Но этим толки не кончились; тотчас же привели в известность доходы и расходы, поверили счеты, допытались, что взято и сделано в долг, что на чистые деньги, что на слово, что по подрядам, кому уплачено, кому нет.
Про супругу сеньора Baranovsky, как его называл Андре, ничего нельзя было сказать худого. Она была женщина добрая; понимала, что в важности и делах ее мужа было что-то глупое, смешное и бестолковое; но ей было трудно против рожна прати, а еще труднее предостеречь себя от тщеславия быть окруженной блеском и великолепием: все это было так хорошо, так ей к лицу. Будь муж ее управителем и стой почтительно в дверях, в ожидании приказания, салон madame Baranovsky [183], был бы второй салон мадам Рекамье, которою она бредила. Если муж ее жил пышно и давал обеды из славолюбия, то она давала балы чисто из великодушия и желания одолжить и потешить бедную Москву, а вместе с тем и подать всем пример гостеприимства, образованного тона и любезности хозяйки.
Приготовляясь к своему bal-par? [184], или, если позволите сказать по-русски, чинному балу, она была счастлива, счастлива как мать, которая радуется, что может потешить детей: «пусть их попрыгают и порезвятся от души». Но дети что-то не резвились, как будто под строгим присмотром чинности; тут как-то не было простору ни душе, ни телу: все что-то неловко; казалось, что все съехались из одного светского приличия и необходимости непременно быть на великолепном бале, на выставке модных одежд и тонов, на маневрах высшего круга и для того, чтоб после, если кто спросит: «Были на бале у мадам Baranovsky?» – отвечать равнодушно: «Как же». Лица хозяина и хозяйки так же ярко были освещены внутренним довольствием, как и весь дом солнечными и лунными лампами: они как будто всматривались во всех и каждого, удивляются ли великолепию зал, роскоши убранств, блеску освещения и непроходимости от бесчисленного множества приглашенных? В самом деле, какая-то благочинная тоска проникала всех, кроме нескольких записных лощеных танцоров и перетянутых стрекозами Терпсихор [185], которые перед каждым балом пляшут от радости: «Ах, бал, бал!»
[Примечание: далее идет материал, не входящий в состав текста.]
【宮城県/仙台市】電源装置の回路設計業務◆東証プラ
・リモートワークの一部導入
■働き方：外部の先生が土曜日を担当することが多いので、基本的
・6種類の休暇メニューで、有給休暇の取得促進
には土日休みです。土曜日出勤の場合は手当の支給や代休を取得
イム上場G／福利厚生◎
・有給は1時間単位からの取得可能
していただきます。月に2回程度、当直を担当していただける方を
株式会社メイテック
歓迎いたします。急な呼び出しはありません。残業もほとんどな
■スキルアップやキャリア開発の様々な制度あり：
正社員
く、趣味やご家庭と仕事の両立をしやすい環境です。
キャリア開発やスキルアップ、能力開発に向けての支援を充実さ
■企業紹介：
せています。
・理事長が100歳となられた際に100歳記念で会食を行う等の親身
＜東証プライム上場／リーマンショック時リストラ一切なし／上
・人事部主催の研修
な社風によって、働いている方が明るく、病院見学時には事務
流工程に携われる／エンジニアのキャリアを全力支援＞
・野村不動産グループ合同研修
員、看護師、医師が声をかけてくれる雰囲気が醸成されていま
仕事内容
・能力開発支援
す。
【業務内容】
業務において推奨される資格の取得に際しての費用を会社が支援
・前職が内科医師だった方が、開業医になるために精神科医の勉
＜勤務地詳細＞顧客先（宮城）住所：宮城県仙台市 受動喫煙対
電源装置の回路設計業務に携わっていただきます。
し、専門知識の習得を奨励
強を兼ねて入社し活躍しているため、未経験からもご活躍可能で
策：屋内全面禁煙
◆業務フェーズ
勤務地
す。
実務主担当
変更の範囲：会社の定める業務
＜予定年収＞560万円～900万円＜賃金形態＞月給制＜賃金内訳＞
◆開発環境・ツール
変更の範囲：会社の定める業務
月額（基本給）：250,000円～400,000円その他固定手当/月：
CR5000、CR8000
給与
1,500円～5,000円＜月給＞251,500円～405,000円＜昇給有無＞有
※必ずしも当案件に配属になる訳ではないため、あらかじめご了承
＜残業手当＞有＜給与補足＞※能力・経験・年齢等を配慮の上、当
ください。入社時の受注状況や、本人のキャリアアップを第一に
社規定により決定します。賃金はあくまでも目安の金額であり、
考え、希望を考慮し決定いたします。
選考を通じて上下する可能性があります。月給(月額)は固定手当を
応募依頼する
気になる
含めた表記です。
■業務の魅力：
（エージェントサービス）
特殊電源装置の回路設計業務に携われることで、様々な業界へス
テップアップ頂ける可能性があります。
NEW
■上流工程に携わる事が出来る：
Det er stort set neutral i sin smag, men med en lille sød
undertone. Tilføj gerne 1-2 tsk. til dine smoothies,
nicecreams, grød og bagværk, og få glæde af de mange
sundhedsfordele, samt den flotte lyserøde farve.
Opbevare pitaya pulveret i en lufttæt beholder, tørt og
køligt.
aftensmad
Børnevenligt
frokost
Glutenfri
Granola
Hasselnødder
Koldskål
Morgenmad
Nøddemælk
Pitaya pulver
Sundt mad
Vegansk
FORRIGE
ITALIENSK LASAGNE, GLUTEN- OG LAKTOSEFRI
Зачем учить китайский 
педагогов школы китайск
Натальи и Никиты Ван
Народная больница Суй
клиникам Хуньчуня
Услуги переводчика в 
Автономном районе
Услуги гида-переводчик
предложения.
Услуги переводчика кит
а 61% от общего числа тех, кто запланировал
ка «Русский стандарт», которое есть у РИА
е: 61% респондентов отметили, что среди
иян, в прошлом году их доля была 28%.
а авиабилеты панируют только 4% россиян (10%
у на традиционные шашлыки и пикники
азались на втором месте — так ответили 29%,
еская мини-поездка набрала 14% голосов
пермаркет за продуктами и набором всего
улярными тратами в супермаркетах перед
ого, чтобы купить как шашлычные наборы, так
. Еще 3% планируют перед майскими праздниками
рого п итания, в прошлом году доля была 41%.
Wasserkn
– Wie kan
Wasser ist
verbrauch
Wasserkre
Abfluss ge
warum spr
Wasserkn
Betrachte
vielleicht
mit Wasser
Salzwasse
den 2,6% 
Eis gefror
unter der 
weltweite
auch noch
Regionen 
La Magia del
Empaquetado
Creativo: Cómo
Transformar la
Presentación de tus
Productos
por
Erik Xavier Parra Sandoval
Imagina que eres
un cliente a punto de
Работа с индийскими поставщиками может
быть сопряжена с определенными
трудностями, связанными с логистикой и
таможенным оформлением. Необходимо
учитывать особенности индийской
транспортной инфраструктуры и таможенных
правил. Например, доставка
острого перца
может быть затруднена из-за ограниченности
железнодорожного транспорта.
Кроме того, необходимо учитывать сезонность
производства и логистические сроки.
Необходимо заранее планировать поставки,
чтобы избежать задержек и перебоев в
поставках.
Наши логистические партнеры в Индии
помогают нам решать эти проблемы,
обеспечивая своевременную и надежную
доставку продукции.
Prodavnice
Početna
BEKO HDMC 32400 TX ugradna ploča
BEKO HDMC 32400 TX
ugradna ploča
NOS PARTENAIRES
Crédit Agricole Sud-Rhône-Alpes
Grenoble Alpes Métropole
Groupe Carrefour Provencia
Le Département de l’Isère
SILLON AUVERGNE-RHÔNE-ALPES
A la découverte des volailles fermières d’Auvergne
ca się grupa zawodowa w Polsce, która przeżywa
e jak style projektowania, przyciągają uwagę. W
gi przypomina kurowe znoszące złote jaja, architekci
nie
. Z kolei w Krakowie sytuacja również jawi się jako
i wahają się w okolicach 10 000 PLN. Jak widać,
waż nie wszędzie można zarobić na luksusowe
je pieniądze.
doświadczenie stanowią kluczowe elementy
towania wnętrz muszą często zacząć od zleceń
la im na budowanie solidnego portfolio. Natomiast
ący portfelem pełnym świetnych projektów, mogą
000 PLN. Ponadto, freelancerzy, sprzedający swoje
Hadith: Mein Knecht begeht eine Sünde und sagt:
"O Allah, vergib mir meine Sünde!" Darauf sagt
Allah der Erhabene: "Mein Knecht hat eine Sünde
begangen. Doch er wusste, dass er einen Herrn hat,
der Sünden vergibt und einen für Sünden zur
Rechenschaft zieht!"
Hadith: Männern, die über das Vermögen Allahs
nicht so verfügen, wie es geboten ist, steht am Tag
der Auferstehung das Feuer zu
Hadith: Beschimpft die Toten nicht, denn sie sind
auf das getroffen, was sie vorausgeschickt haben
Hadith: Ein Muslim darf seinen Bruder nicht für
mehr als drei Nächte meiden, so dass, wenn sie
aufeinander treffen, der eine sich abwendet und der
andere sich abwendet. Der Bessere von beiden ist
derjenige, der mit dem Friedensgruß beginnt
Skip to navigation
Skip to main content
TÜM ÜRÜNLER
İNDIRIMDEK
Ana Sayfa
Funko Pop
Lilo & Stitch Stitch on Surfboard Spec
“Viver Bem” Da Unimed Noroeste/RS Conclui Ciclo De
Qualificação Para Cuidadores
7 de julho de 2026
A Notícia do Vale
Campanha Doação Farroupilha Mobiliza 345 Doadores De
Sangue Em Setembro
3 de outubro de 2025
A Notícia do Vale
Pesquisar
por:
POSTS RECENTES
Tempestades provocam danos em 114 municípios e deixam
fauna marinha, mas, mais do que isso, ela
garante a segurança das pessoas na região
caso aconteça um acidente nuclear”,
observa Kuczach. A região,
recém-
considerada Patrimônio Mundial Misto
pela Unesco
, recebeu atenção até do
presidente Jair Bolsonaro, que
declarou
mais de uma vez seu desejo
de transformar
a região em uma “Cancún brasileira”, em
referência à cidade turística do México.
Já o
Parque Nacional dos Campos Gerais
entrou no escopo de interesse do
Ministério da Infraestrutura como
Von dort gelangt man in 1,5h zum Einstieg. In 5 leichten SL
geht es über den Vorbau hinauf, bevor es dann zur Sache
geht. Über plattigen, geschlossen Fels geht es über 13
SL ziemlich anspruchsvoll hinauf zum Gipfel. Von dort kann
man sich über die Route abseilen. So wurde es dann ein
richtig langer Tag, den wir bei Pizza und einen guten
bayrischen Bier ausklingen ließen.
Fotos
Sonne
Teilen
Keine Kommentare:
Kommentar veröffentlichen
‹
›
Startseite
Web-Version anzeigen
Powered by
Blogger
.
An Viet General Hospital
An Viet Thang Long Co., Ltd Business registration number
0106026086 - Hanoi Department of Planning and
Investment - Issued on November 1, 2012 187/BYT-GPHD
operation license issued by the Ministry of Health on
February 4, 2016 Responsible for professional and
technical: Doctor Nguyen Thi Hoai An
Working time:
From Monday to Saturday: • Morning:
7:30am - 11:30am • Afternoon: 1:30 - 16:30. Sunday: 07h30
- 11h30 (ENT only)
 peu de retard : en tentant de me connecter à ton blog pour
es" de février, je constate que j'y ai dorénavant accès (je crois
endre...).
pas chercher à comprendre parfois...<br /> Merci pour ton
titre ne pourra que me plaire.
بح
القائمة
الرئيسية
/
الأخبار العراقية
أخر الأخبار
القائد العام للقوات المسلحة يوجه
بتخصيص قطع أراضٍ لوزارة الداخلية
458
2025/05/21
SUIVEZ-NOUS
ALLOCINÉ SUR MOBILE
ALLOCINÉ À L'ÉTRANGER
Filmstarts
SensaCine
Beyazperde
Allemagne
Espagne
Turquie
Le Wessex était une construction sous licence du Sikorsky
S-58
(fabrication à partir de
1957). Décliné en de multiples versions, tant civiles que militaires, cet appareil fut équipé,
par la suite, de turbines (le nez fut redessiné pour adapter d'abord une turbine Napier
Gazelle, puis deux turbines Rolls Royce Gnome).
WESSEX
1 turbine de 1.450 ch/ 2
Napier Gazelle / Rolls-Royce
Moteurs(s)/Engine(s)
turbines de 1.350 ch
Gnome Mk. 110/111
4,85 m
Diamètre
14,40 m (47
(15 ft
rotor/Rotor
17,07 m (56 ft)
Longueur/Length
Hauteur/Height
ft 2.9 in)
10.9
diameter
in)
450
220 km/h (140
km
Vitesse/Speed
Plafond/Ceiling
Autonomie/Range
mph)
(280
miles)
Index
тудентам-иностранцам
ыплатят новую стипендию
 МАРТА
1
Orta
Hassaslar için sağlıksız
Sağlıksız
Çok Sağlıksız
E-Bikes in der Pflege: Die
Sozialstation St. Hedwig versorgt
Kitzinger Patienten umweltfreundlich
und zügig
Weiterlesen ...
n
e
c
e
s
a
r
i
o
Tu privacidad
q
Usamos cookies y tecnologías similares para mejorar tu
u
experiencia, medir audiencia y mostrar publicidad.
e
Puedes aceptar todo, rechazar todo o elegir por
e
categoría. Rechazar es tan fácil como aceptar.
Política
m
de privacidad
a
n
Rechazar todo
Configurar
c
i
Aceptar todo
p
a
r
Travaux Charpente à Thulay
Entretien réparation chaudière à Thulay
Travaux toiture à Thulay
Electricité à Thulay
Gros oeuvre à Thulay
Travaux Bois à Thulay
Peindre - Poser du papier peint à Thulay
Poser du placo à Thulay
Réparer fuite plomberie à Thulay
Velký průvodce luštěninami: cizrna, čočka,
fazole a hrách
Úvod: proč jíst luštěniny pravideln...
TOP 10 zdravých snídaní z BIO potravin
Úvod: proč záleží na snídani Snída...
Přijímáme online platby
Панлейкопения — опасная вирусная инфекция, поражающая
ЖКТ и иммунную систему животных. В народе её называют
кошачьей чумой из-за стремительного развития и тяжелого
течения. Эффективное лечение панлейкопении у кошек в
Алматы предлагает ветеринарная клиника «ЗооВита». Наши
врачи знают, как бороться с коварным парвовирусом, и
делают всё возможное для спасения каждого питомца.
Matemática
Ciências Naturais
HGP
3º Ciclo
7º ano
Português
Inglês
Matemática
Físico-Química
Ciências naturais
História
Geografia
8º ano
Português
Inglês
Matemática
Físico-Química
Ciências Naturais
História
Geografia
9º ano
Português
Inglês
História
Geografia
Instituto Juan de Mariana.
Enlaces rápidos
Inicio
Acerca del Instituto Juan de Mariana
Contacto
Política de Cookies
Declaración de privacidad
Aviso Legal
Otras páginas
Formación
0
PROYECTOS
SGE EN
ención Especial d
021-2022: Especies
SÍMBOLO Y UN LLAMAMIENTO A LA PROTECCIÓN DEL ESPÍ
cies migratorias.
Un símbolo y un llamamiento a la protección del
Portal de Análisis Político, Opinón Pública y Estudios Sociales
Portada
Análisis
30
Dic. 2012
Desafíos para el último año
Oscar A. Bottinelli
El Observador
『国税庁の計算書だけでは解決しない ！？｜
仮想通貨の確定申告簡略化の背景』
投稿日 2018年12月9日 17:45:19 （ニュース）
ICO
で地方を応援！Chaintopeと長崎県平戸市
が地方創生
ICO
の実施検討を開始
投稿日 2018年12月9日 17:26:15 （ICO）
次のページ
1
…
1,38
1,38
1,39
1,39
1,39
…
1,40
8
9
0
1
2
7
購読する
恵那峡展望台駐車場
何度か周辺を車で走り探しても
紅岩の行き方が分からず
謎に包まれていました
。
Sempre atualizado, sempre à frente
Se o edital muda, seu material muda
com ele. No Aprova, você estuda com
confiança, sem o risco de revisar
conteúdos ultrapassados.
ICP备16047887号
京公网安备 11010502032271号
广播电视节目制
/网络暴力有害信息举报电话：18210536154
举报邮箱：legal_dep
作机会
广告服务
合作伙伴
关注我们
С таким-то московским боярином свел случай магната венгерского. На другой же день он явился в дом и был представлен хозяйке. У себя в номере, в халате или венгерке, заметна была в магнате какая-то странность, необразованность приемов, что-то оригинально-грубое; но также видно было, что от самой колыбели он не был ни робок, ни стыдлив, застрахован от всякого смущения и поражения, чувств великолепием, блеском обстановки, величием. Как хамелеон, он внезапно отражал па себе все краски и свободно становился в уровень, на одну лоску, с кем угодно. Поднимаясь на ступени лестницы, обращенной в благовонную аллею антиподных растений и цветов, он как будто вдруг напитался ими и явился в гостиную таким благорастворенным светским человеком, что сеньора была вне себя от удовольствия быть первой, которой представляется венгерский магнат. Она сама взялась познакомить его с лучшим обществом Москвы, предуведомив, что дом ее есть центр образованной и просвещенной сферы и что она – солнце, которое согревает всю Москву разными родами parties de plaisirs [186].
– Вы, без сомнения, были уже в Париже? – спросила она, зажмурясь немножко и нежно склонив голову на сторону.
– О, конечно, несколько раз, – отвечал Волобуж, – chavez-vous [187], быть в Европе и не видать Парижа, все равно, что быть и Париже и не видать Европы, потому что существенно Европа и заключается только в Париже: все прочее – продолжение Азии.